You must destem Do not ferment with the stems


----------



## Boyd (Oct 13, 2011)

I would have to disagree with destemming the grapes.

Although I do not drink very much of my wines I have been making wine from wild grapes for about 5 years.

I crush them on the stems with a 2x4 with a piece 3 1/2" piece of 1x4 nailed on it after freezing , peptic enzime and K-meta for a day and then ferment for 2 days and press. 

Can you imagine picking those little suckers of the stemsby hand?

People that drink the stuff tell me it is very good.

I picked the last of my marquettes, about 30-40 persent raisens a few of days ago and am going to do the same with those. Thawing today, crush tommorrow. 

Racked a 3 gallon batch from the primary today. Same program.
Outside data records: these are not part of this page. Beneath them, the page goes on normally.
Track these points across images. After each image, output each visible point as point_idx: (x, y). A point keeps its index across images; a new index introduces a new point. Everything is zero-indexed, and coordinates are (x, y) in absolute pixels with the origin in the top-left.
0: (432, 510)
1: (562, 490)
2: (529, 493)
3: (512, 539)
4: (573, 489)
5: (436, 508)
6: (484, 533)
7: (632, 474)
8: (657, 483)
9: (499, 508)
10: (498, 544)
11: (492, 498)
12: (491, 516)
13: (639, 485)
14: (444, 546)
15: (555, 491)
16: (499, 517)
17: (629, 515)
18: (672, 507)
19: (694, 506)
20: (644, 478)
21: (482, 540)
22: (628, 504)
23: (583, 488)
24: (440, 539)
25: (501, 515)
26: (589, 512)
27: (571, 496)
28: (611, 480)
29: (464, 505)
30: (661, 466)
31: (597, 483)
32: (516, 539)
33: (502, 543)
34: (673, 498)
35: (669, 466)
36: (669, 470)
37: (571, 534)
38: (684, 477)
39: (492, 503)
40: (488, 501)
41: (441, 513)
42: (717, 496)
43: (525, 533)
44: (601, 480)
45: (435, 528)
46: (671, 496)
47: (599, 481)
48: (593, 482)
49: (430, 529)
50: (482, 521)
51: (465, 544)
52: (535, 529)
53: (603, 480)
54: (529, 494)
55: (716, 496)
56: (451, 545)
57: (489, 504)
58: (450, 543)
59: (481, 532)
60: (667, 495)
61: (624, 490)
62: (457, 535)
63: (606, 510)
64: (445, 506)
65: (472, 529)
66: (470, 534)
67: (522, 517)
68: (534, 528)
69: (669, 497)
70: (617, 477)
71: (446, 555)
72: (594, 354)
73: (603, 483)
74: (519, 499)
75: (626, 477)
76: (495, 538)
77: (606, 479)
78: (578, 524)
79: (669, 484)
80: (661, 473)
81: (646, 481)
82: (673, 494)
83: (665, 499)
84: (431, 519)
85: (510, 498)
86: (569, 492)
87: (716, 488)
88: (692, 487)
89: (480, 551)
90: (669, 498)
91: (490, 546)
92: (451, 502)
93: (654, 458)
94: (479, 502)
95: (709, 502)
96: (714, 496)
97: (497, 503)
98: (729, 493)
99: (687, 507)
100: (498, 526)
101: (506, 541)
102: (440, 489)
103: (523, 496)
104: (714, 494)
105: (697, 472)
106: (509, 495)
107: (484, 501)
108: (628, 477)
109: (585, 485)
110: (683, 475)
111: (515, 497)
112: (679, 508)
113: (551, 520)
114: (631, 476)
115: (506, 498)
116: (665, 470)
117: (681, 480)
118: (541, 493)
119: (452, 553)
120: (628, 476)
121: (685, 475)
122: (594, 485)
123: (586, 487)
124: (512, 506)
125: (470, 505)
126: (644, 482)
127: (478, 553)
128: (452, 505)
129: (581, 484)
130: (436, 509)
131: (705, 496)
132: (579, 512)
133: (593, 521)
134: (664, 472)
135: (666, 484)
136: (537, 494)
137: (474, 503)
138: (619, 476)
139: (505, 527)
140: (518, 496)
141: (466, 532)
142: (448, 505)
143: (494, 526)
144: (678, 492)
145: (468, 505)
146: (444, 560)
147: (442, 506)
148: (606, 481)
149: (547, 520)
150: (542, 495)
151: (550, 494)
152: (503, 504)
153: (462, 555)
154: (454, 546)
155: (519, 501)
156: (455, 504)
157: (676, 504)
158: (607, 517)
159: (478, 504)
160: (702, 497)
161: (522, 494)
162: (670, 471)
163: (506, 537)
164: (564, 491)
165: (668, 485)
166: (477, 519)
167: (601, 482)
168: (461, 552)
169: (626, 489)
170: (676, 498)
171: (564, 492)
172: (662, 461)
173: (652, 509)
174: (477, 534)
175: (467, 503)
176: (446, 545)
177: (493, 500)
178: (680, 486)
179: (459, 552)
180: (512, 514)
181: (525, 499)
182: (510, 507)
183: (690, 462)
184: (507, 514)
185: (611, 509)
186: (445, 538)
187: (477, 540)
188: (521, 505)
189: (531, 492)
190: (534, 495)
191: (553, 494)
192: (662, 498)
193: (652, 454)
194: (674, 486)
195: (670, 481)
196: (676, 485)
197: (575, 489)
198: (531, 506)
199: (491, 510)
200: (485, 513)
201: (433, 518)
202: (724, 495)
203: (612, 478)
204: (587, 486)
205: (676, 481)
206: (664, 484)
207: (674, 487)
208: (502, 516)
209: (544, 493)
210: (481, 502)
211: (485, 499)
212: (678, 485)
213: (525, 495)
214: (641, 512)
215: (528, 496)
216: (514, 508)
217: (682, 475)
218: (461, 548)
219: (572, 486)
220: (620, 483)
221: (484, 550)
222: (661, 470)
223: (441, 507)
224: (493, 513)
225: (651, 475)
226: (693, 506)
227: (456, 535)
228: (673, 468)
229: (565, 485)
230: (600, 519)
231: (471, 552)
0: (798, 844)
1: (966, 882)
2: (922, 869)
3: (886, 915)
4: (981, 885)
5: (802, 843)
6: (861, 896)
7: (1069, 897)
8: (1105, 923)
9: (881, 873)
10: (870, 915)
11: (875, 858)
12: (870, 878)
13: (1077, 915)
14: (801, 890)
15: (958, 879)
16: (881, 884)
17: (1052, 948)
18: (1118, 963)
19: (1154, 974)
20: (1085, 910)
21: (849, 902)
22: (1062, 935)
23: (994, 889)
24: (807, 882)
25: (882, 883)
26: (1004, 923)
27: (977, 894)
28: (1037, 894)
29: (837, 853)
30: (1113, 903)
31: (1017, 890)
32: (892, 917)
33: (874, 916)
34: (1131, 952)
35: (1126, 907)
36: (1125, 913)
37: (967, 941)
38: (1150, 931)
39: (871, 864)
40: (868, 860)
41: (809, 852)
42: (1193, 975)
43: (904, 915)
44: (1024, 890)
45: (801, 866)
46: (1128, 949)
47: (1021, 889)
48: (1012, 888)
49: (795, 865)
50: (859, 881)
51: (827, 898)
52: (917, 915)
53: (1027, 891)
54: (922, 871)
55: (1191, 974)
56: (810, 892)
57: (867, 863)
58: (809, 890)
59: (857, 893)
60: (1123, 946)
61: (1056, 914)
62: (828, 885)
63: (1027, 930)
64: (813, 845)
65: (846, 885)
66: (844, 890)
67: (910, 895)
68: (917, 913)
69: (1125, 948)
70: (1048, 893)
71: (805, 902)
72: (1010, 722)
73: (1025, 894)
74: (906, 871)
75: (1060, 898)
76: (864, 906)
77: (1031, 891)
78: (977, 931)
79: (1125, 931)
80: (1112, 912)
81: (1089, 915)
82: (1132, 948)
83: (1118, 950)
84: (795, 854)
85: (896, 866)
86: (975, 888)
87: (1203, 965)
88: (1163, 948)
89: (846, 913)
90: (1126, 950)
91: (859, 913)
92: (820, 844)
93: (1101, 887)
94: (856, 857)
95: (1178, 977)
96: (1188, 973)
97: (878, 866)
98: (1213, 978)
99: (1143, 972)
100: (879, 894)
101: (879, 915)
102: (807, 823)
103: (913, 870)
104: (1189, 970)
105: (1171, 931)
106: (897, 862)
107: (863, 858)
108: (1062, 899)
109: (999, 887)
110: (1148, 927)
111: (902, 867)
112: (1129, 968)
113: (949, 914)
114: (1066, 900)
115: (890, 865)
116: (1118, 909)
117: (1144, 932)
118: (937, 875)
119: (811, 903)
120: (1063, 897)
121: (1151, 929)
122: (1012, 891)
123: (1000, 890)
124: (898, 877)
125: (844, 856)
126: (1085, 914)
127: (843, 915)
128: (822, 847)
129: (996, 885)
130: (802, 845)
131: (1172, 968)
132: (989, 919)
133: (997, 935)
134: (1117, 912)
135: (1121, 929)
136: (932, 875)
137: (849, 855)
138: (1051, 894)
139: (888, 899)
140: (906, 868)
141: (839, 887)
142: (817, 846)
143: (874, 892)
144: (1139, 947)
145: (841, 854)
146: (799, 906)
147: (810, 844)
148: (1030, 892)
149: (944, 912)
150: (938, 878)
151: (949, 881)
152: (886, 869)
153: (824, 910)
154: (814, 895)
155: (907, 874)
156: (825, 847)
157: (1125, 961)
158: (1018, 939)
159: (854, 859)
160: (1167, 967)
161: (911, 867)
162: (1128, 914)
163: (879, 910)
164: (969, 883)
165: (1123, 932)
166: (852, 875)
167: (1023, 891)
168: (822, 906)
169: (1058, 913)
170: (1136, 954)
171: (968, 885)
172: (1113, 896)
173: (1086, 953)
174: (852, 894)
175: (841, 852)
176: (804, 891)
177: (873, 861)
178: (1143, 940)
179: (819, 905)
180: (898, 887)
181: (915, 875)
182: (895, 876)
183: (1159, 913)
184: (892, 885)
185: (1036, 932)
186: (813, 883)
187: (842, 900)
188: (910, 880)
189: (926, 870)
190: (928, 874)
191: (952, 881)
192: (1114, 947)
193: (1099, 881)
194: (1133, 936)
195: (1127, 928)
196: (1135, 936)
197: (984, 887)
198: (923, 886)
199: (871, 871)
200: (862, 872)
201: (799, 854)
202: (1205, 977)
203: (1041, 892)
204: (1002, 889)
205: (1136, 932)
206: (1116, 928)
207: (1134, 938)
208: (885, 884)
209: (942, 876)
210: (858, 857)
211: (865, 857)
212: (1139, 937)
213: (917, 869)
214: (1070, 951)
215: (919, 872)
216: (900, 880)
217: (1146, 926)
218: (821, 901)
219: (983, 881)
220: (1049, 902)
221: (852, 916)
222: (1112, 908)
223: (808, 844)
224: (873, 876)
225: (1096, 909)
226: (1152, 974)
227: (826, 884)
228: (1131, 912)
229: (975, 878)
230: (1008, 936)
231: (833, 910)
Never was good at following rules. Like to try other things and see what happens.


----------



## jeepingchick (Oct 14, 2011)

OK, I KNOW you dont juice grapes or apples.... but WHY?? Such a PITA when I have such a nice juicer and it sits there looking sad on my counter.


----------



## dannyb (Oct 28, 2011)

The skins contain natural yeast, so if no cultured yeast is added, you'll be missing an important ingrediant to start fermentation.


----------



## BobF (Oct 28, 2011)

Boyd said:


> ...
> Can you imagine picking those little suckers of the stemsby hand?
> ...


 
You should have go at 50# or so of elderberries!


----------



## buddy (Oct 28, 2011)

jeepingchick said:


> OK, I KNOW you dont juice grapes or apples.... but WHY?? Such a PITA when I have such a nice juicer and it sits there looking sad on my counter.



When you use a juicer some of the seeds will be chopped up and their contents will be added to the juice. 
The seeds of grapes as well as a lot of other fruit contain hydrogen cyanide which is not a good thing to be introducing to your wine.
Their is another thread that was recently started about hydrogen cyanide.


----------



## Runningwolf (Oct 28, 2011)

You do not want to chance crushing any seeds. As far as stems in the ferment that is not a good idea either as you will get some off tastes from them if left fermenting very long. With that said even when you destem/crush you still end up with some stems in your juice and even seeds. The rule is, avoid them as much as reasonably possible.

If you are doing something that worked for you in the past then keep doing it. We could go on and on with what we should/could do, just like adding yeast vs wild yeast.


----------



## BobF (Oct 28, 2011)

buddy said:


> When you use a juicer some of the seeds will be chopped up and their contents will be added to the juice.
> The seeds of grapes as well as a lot of other fruit contain hydrogen cyanide which is not a good thing to be introducing to your wine.
> Their is another thread that was recently started about hydrogen cyanide.


 

What about steam juicing?


----------